TEXTO ->
O palco e o mundo


Eu, Pádua Fernandes, dei o título de meu primeiro livro a este blogue porque bem representa os temas sobre que pretendo escrever: assuntos da ordem do palco e da ordem do mundo, bem como aqueles que abrem as fronteiras e instauram a desordem entre os dois campos.
Como escreveu Murilo Mendes, de um lado temos "as ruas gritando de luzes e movimentos" e, de outro, "as colunas da ordem e da desordem"; próximas, sempre.

segunda-feira, 13 de fevereiro de 2017

30 dias de canção: Tom Zé, a felicidade e o inarticulável

30 dias de canções
Dia 9: Uma canção sobre a felicidade

"Menina, amanhã de manhã", de Tom Zé e Antônio Perna Fróes. Estava em dúvida sobre qual escolher, e Fabio Weintraub me sugeriu esta canção, e logo vi que não poderia ser outra.
Aqui, pode-se ouvir com Tom Zé em 1972: https://www.youtube.com/watch?v=gXJ1gPhcaRw.  A cantora Monica Salmaso, de geração bem posterior à dele, gravou-a em 2004: https://www.youtube.com/watch?v=qDkI7irMO9s.
Nesta gravação ao vivo, também de 1972, ele canta uma letra um pouco diferente: https://www.youtube.com/watch?v=XWaYFx5NjTY.

ENTRADAS EXTRAÍDAS ->
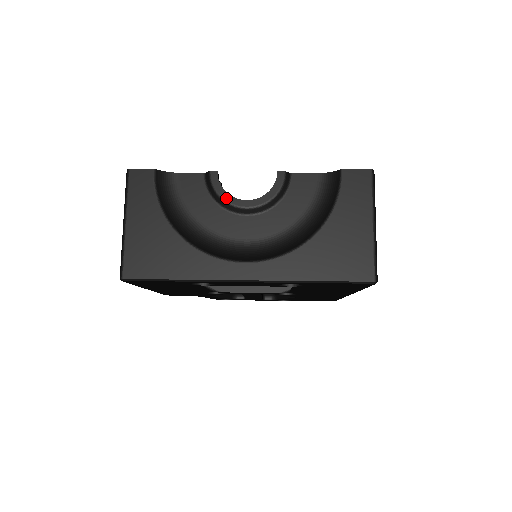
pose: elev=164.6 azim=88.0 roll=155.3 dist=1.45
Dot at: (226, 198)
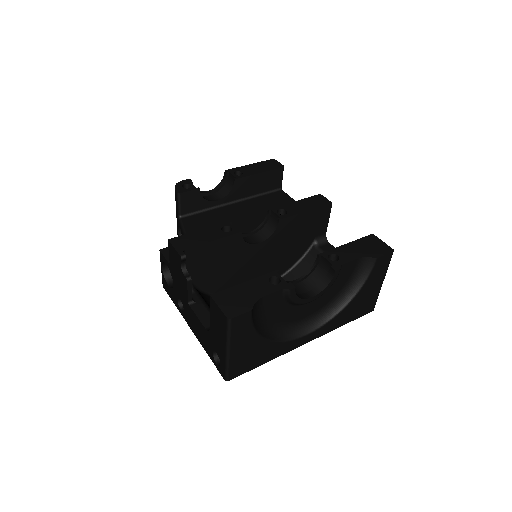
Dot at: (299, 302)
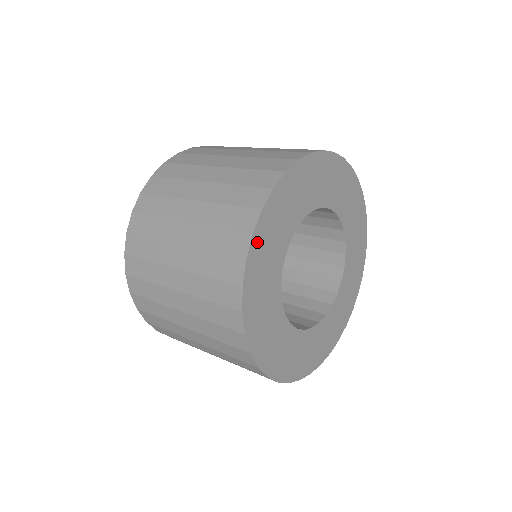
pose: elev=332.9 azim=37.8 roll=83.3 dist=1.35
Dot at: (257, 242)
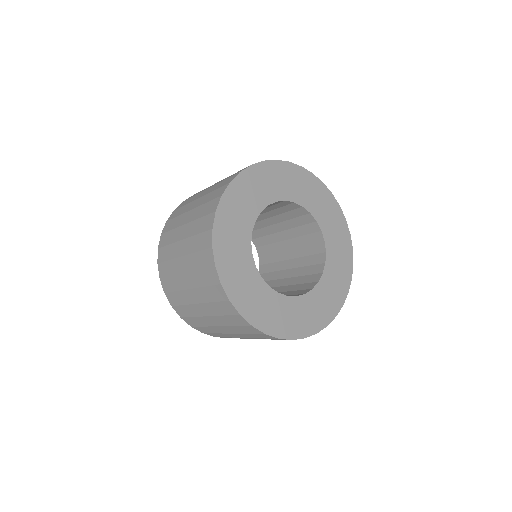
Dot at: (221, 217)
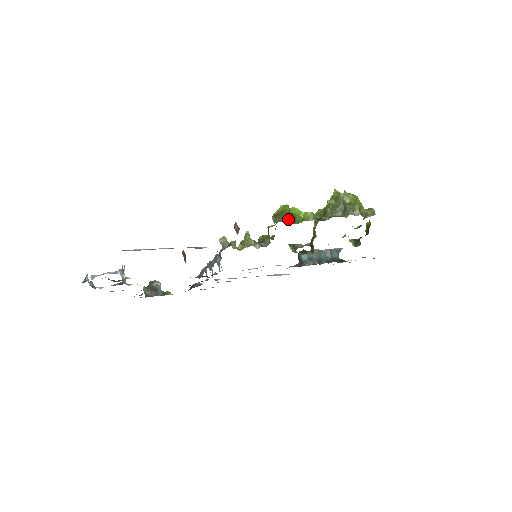
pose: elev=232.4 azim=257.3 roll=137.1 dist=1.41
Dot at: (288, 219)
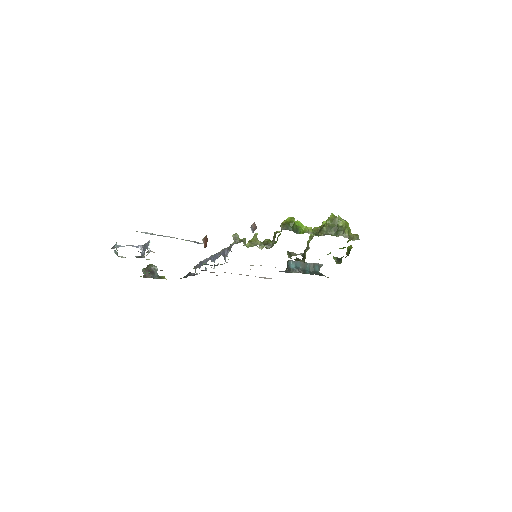
Dot at: (293, 229)
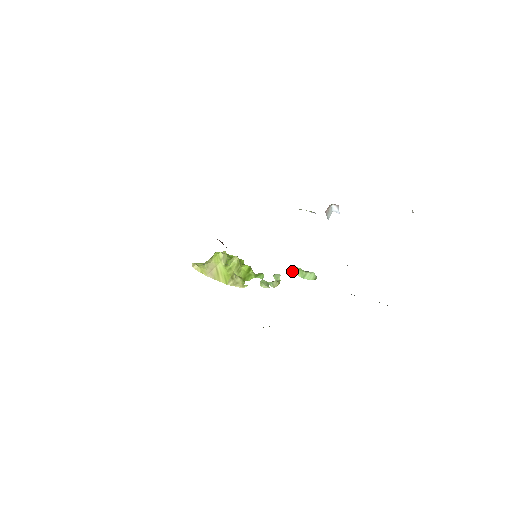
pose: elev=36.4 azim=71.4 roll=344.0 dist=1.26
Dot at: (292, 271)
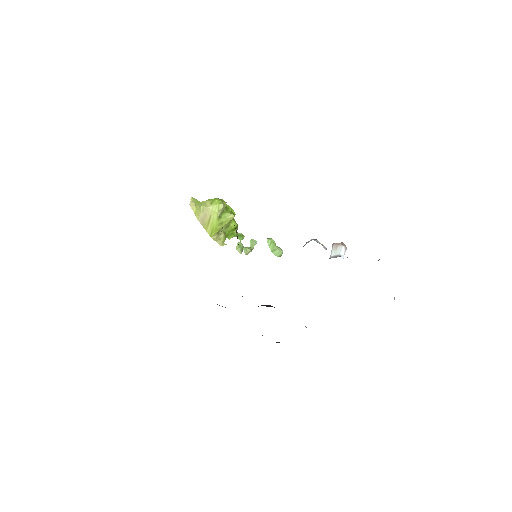
Dot at: (267, 240)
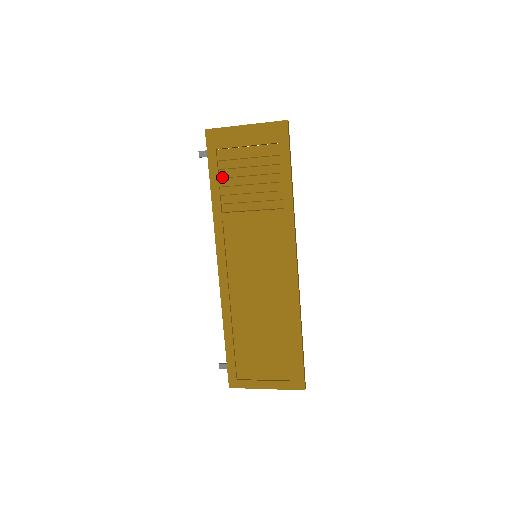
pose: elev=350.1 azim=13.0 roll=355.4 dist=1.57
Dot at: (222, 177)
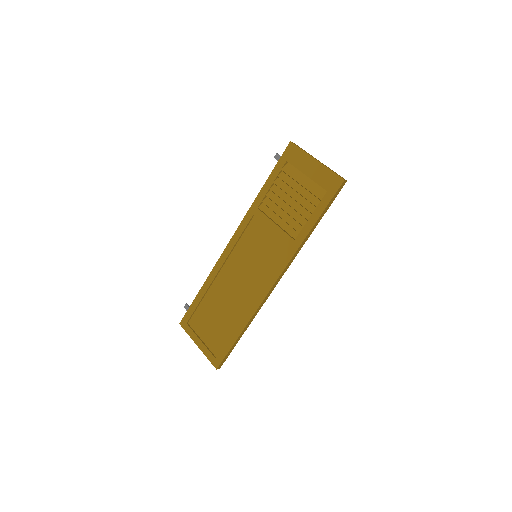
Dot at: (276, 184)
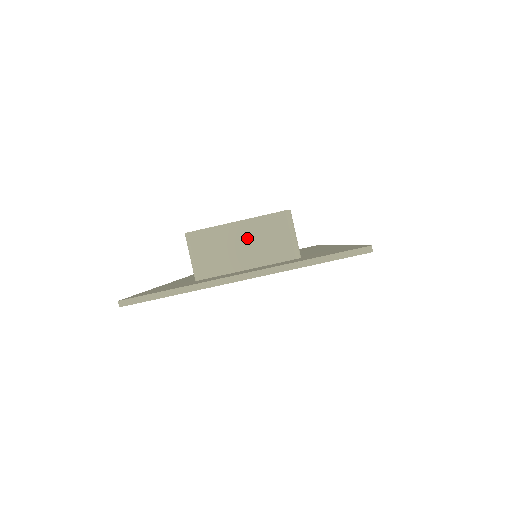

TAREFAS PROPOSTAS ->
1. Transcreva, do texto sobre a canção de Tom Zé, o trecho que vai de "segunda-feira, 13 de" até "gravou-a em 2004: https://www.youtube.com/watch?v=qDkI7irMO9s.".
2. Resuma em duas frases o texto sobre a canção de Tom Zé.
As entradas não guardam relação com o texto.

RESPOSTAS POR TAREFA ->
1.
segunda-feira, 13 de fevereiro de 2017

30 dias de canção: Tom Zé, a felicidade e o inarticulável

30 dias de canções
Dia 9: Uma canção sobre a felicidade

"Menina, amanhã de manhã", de Tom Zé e Antônio Perna Fróes. Estava em dúvida sobre qual escolher, e Fabio Weintraub me sugeriu esta canção, e logo vi que não poderia ser outra.
Aqui, pode-se ouvir com Tom Zé em 1972: https://www.youtube.com/watch?v=gXJ1gPhcaRw.  A cantora Monica Salmaso, de geração bem posterior à dele, gravou-a em 2004: https://www.youtube.com/watch?v=qDkI7irMO9s.

2. No blogue O palco e o mundo, cujo título Pádua Fernandes tomou de seu primeiro livro, a série 30 dias de canções dedica o dia 9 a uma canção sobre a felicidade: "Menina, amanhã de manhã", de Tom Zé e Antônio Perna Fróes, sugerida por Fabio Weintraub. O texto indica duas gravações de Tom Zé de 1972, uma delas ao vivo e com letra um pouco diferente, e outra da cantora Monica Salmaso, de 2004.